Mon propos est différent. Si certains membres de la société
s’inquiètent de potentielles discriminations sur la base de la religion
et de la nationalité d’origine, alors les garanties nécessaires
devraient être fournies à ces personnes, conformément aux standards
humanitaires internationaux généralement acceptés.
Le respect des droits de l’homme et des libertés fondamentales a
historiquement constitué, et continue de constituer, un problème majeur
pour les États du Proche-Orient ; il est en outre l’une des principales
causes des « révolutions arabes ».
Or la Syrie n’a jamais fait figure de mauvais élève dans cette
région, avec son niveau de libertés civiques incommensurablement plus
élevé que celui de certains autres pays qui entendent aujourd’hui donner
des leçons de démocratie à Damas. Dans l’un de ses derniers numéros, le
magazine français
Le Monde Diplomatique a présenté une
chronologie des violations des droits de l’homme commises par un grand
État du Proche-Orient, qui comprenait, entre autres, l’application de 76
condamnations à mort pour l’année 2011 uniquement, et notamment pour
des accusations de sorcellerie. Si nous souhaitons réellement promouvoir
le respect des droits de l’homme au Proche-Orient, nous devons
ouvertement affirmer cet objectif. Si nous proclamons que le fait de
mettre un terme à l’effusion de sang est notre principal souci, alors
nous devrions nous concentrer précisément là-dessus ; en d’autres
termes, nous devons faire pression pour obtenir un cessez-le-feu dans un
premier temps, puis promouvoir l’initiation d’un dialogue inter-syrien
impliquant toutes les parties et avec pour objectif la négociation d’une
formule de règlement pacifique de la crise par les Syriens eux-mêmes.

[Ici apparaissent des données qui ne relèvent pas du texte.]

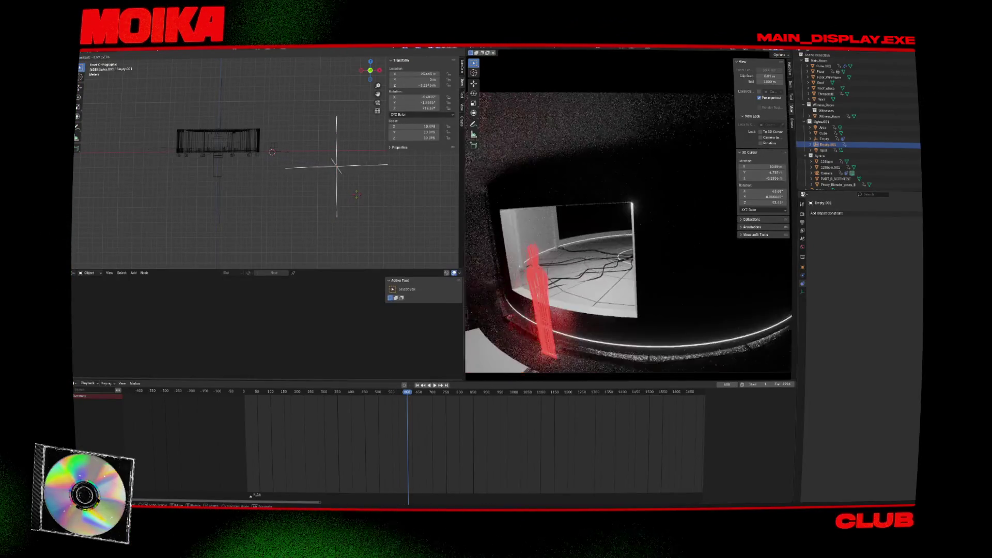
key(Escape)
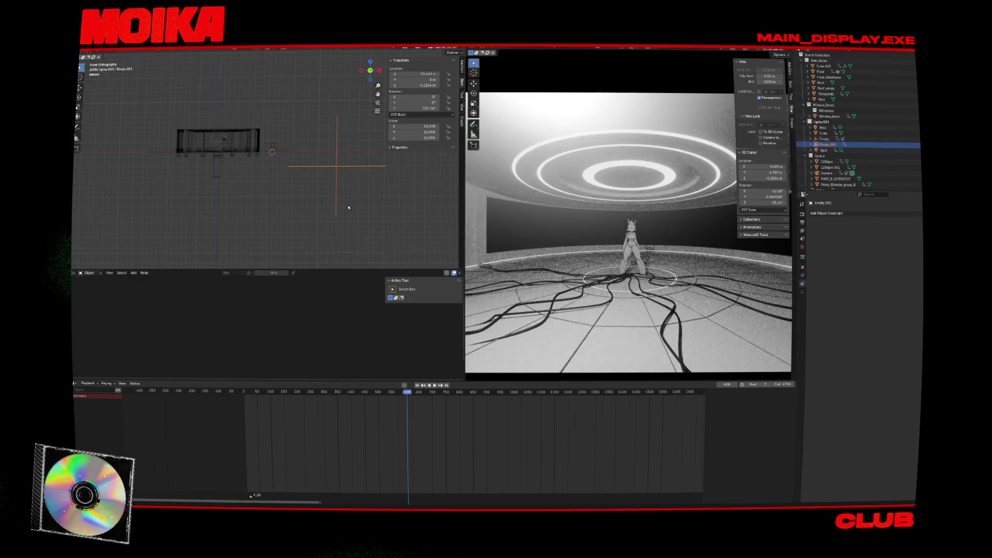
Step: Turn on Auto Keying and key Empty.001's current rotation in place
click(404, 385)
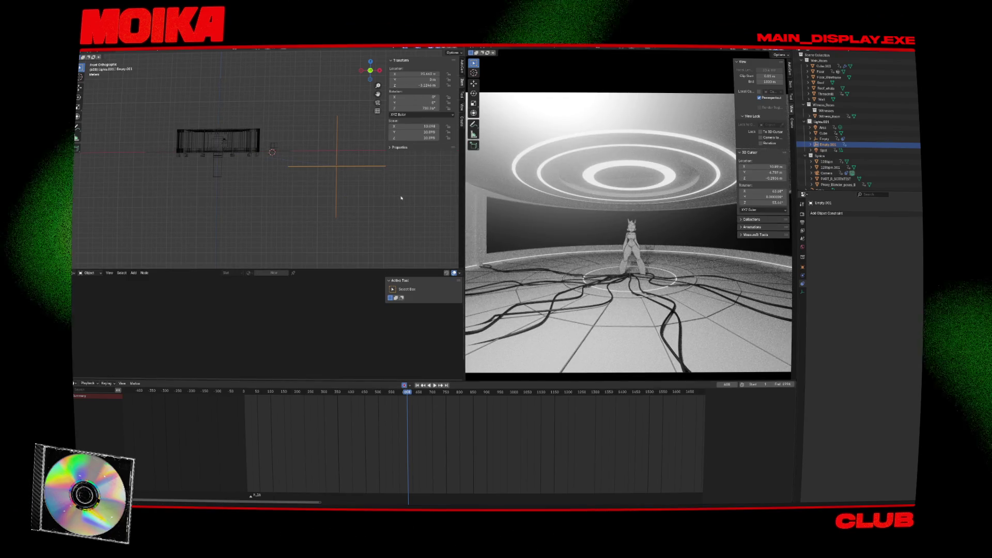
key(r)
key(Return)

La Russie exprime ces messages depuis les premiers jours des troubles
en Syrie. Il apparaissait assez clairement à nos yeux et, je suppose,
aux yeux de toute personne qui dispose de suffisamment d’informations
sur ce pays, qu’exercer des pressions pour que Bachar al-Assad soit
immédiatement évincé, à l’encontre du souhait d’un segment considérable
de la société syrienne qui s’appuie sur ce régime pour sa sécurité et
son bien-être, reviendrait à plonger la Syrie dans une guerre civile
sanglante et prolongée. Les acteurs extérieurs responsables devraient
aider les Syriens à éviter ce scénario et à instiguer des réformes
évolutives plutôt que révolutionnaires au sein du système politique
syrien, par le biais d’un dialogue national plutôt que d’une coercition
exercée depuis l’extérieur.
Si l’on tient compte des réalités actuelles de la Syrie, force est
d’admettre que le soutien unilatéral à l’opposition, en particulier à sa
composante la plus belliqueuse, ne conduira pas à la paix dans ce pays
dans un avenir proche, entrant donc en opposition avec l’objectif de
protection des populations civiles. Ce qui semble ainsi prévaloir dans
ce choix, ce sont les efforts visant à susciter un changement de régime à
Damas dans le cadre d’une stratégie géopolitique régionale plus large.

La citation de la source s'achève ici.